4 S. Moscovici et coll., (1979). op. cit., p. 54.

Ricateau (1971) amène, dans une de ses expériences, les sujets à se juger et à juger les autres à l'aide de catégories. Son objectif est d'arriver à modifier l'aptitude de la minorité et à influencer la majorité. Ses résultats confirment l'hypothèse selon laquelle il y a une minorité influente, en rapport direct avec le nombre de catégories, bien que les sujets aient perçu individuellement la distinction du niveau de la source ainsi qu'un jugement différent.

Kelley (1967) a permis aux sujets expérimentaux de déduire du comportement d'un individu les causes qui motivent ce dernier.

Allen (1975) a montré l'accroissement du soutien social lorsqu'un individu tente de résister à la pression majoritaire dans le but de sauvegarder une certaine indépendance face à l'influence à laquelle il est soumis.
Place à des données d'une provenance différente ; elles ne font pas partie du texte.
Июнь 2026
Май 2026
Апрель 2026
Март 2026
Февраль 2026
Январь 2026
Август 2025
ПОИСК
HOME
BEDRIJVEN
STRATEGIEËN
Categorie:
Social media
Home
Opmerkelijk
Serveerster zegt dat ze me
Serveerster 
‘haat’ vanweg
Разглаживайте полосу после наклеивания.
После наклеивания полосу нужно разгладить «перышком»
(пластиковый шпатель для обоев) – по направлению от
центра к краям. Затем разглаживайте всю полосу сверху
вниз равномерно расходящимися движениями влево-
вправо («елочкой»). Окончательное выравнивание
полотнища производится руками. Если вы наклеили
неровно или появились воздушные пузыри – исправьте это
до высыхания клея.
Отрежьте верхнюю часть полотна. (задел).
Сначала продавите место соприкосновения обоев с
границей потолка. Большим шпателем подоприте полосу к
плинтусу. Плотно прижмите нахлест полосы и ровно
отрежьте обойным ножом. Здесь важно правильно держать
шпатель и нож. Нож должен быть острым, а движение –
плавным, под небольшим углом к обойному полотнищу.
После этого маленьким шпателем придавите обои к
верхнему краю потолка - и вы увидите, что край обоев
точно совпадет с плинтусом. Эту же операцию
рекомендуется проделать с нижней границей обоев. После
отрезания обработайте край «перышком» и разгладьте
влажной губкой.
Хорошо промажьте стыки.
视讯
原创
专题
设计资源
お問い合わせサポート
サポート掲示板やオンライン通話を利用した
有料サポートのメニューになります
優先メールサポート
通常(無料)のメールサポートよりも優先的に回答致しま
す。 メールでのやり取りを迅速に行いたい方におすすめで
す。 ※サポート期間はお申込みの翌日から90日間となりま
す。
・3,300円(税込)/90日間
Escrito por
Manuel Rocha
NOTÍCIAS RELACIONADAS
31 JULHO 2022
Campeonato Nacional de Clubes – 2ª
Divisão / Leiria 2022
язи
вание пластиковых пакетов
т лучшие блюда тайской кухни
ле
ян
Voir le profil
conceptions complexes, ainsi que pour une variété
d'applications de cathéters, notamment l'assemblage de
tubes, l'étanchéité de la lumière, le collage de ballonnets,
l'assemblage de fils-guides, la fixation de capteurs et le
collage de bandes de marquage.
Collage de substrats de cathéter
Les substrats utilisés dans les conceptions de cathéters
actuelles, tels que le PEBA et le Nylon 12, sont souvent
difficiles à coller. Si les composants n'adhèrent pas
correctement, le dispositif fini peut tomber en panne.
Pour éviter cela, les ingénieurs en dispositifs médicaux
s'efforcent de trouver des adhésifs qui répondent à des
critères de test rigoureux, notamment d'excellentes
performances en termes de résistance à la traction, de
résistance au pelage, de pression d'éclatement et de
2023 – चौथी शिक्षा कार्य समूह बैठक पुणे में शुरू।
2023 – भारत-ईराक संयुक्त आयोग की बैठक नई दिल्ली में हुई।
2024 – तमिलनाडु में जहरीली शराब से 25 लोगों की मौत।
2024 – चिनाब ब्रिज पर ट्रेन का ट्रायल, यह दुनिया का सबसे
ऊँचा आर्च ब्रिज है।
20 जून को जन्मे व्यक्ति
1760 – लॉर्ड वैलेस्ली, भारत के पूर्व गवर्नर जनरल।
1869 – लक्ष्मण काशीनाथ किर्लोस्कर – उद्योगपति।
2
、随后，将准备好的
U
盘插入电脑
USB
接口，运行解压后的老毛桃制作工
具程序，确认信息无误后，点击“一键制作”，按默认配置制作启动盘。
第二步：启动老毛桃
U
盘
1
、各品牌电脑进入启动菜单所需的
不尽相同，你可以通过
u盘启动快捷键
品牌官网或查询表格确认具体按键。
Asch (1956) a été le premier à démontrer le phénomène de la conformité, par ses travaux sur la perception visuelle. Au départ, il voulait cerner l'indépendance de jugement d'un individu face aux pressions sociales, mais ses résultats ont révéler qu'un individu, même rationnel, reste sous l'emprise d'une influence du groupe, même si les membres de ce groupe se trompent.

Crutchfield (1955), en comparant la conformité chez les militaires et chez les hommes d'affaires, conclut que les conformistes éprouvent plus que les autres un complexe d'infériorité, ce qui se traduit par un certain manque d'initiative et de responsabilité. Ils sont moins intelligents et peu perspicaces.

Festinger (1950), auteur de la théorie de la dissonance cognitive, a montré qu'un individu, en situation de dissonance cognitive ne dispose que de peu d'options : -soit il est contraint d'adopter un comportement en contradiction avec ses propres attitudes, soit il tente d'intégrer des éléments extérieurs considérés comme protecteurs, soit encore il sélectionne des informations lui permettant de changer de comportement face à la nouvelle situation.